Court rules that life cannot get in the way of a tax bill

10 July 2024

Rachel Reeves has a few pieces of unfinished business to pick up from her predecessor and one will be whether to continue with planned reforms to the high income child benefit charge. Whilst the thresholds have moved up following the last budget, the fundamental flaws of the system remain. Now, a couple with equal earnings totalling £120,000 can claim child benefit in full, whereas a household where one of them earns £80,000 receives no child benefit at all.

The rules continue to trip up taxpayers and for the five years to 5 April 2023, 935 cases have been appealed to the First-tier Tribunal (FTT), often with relatively trivial amounts of tax at stake. The latest in a long line of such cases is Aaron Treliving v HMRC.

In this case, the taxpayer Mr Treliving sought to make a late appeal against income tax assessments and associated penalties relating to the tax years between 2014/15 and 2019/20. Whilst Mr Treliving had notified HMRC of his wish to appeal, this was over nine months late. HMRC did not accept the out of time appeal but they themselves did not inform the taxpayer of this until nearly 17 months had passed. 

Mr Treliving then sought to bring an appeal before the FTT but the first step is that a taxpayer must notify an appeal to HMRC within 30 days of the notice assessing them. An appeal may be given late to HMRC provided various conditions are met, including that the taxpayer had a reasonable excuse for not appealing in time.

The case considered three potential excuses offered by the taxpayer:

  1. He had not received the correspondence informing him of the requirement to appeal within 30 days;
  2. His wife was pregnant with their third child and the pregnancy was high-risk and difficult.
  3. Life got in the way.

In order to be considered a reasonable excuse, the judge noted that it must be one that 'might be expected to cause anyone in the same position…as justifying a failure to bring an appeal'.

It was determined that Mr Treliving was aware of the 30-day appeal requirement due to the various correspondence he had received. It was considered that his wife’s pregnancy may have provided a reasonable excuse until their child was born but that provided no excuse for the delay after this date. That left the only remaining excuse for consideration as life getting in the way.

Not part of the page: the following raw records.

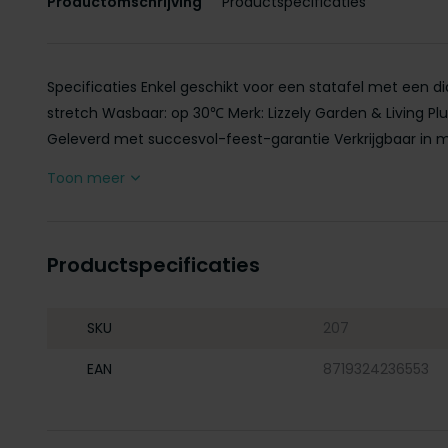
Productomschrijving
Productspecificaties
Specificaties Enkel geschikt voor een statafel met een d
stretch Wasbaar: op 30℃ Merk: Lizzely Garden & Living P
Geleverd met succesvol-feest-garantie Verkrijgbaar in me
Toon meer
Productspecificaties
SKU
207
EAN
8719324236553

Any parent of three young children is likely to sympathise that life can indeed get in the way of many daily tasks. However, the court found it was not 'objectively reasonable to ignore or fail to give proper attention to one’s tax obligations because life gets in the way'. A parent might get short shrift from their partner if they used that excuse to delay a household job for months on end, so it’s no surprise that HMRC will not accept it either.